His next task is to slay the Trotskyists.

Says Gold:

“But there must be some Malayans who have fallen for Japanese propaganda?”

Answers Slim:

“Yes, there are Quislings everywhere. We had some Trotskyites in Malaya; they are pro-Japanese.”

This story too is not original with Slim. He is merely repeating the arguments of the treacherous Russian social-democracy which denounced both Lenin and Trotsky as agents of the German Kaiser. Kerensky even produced documents to prove it. The fact that the documents were forged was a mere detail. In the eyes of the social democracy Lenin and Trotsky committed an unpardonable crime – they opposed imperialist war. For the same reasons the Trotskyists are criminals in the eyes of the Stalinists.

Gold passes on quickly to the point that is supposed to clinch the argument:

“What do they (the colonial slaves – M.S.) expect to gain out of the inevitable victory of the United Nations?”

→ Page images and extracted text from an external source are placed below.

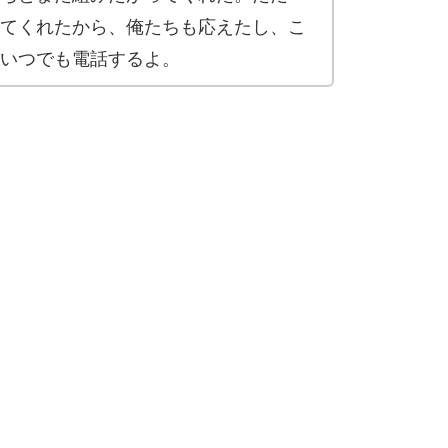
てくれたから、俺たちも応えたし、こ
いつでも電話するよ。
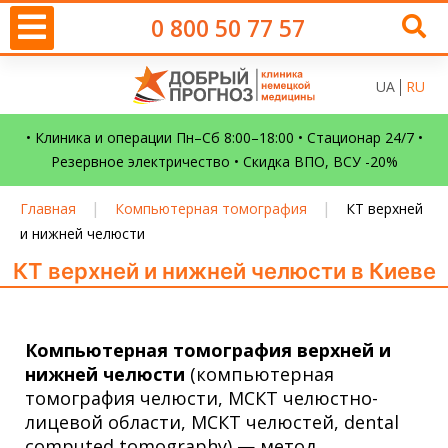
0 800 50 77 57
UA
RU
• Клиника и операции Пн–Сб 8:00–18:00 • Стационар 24/7 •
Резервное электричество • Скидка ВПО, ВСУ -20%
|
|
Главная
Компьютерная томография
КТ верхней
и нижней челюсти
КТ верхней и нижней челюсти в Киеве
Компьютерная томография
верхней и
нижней челюсти
(компьютерная
томография
челюсти
, МСКТ челюстно-
лицевой области, МСКТ челюстей, dental
computed tomography) — метод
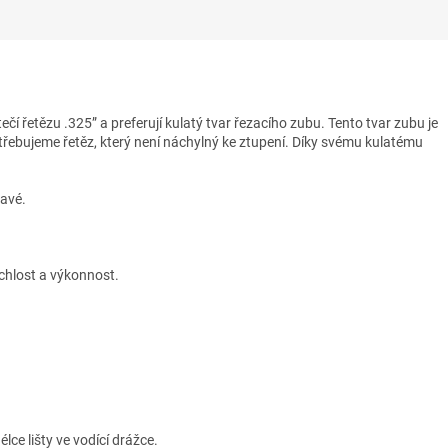
ečí řetězu .325” a preferují kulatý tvar řezacího zubu. Tento tvar zubu je
řebujeme řetěz, který není náchylný ke ztupení. Díky svému kulatému
ravé.
ychlost a výkonnost.
lce lišty ve vodící drážce.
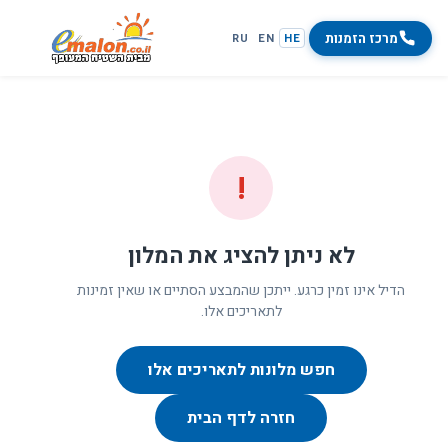
מרכז הזמנות
RU
EN
HE
!
לא ניתן להציג את המלון
הדיל אינו זמין כרגע. ייתכן שהמבצע הסתיים או שאין זמינות
לתאריכים אלו.
חפש מלונות לתאריכים אלו
חזרה לדף הבית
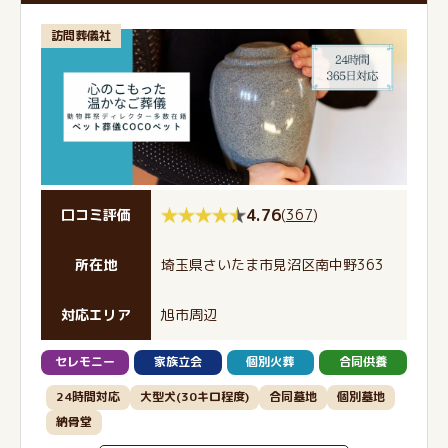
訪問葬儀社
4.76
(
367
)
口コミ評価
所在地
埼玉県さいたま市見沼区南中野363
対応エリア
旭市周辺
セレモニー
家族立会
個別火葬
合同供養
24時間対応
大型犬(30キロ程度)
合同墓地
個別墓地
納骨堂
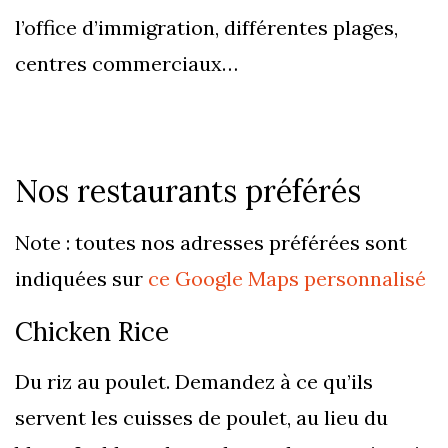
l’office d’immigration, différentes plages,
centres commerciaux…
Nos restaurants préférés
Note : toutes nos adresses préférées sont
indiquées sur
ce Google Maps personnalisé
Chicken Rice
Du riz au poulet. Demandez à ce qu’ils
servent les cuisses de poulet, au lieu du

“Everything,” said Slim, who speaks in sweeping terms (plenty ... everything ...). “The end of world fascism, for one. Which reminds me, all the bells are ringing and this is the eighth floor. Wanna get out?”
 

“Everything” to the Natives

Now we know Why the elevator represents the setting for the expositions of the Stalinist policy. All the bells commence to ring just at the time when the argument becomes most embarrassing. Is “the end of world fascism” everything to the native of Borneo or Java? They have been slaves for three centuries – 98 percent illiterate. Most of them do not know there is such a thing as fascism. But they do know their Dutch slave holders.

All reports indicate that the colonial slaves of the Dutch and British empires have not been able as yet to discover the thin line of difference between slavery finder their present masters and the Japanese military clique that aspires to become the masters of tomorrow. This is why the natives in the colonies stand aside in the present war.

Their interest can, however, be aroused in a struggle for liberation and for independence. Only this kind of struggle could be progressive. Gold may try to tell the colonial people from his elevator why they should support one set of imperialists against another, but once they arise, there will be no force on earth to keep them down and it will spell the end of all imperialism.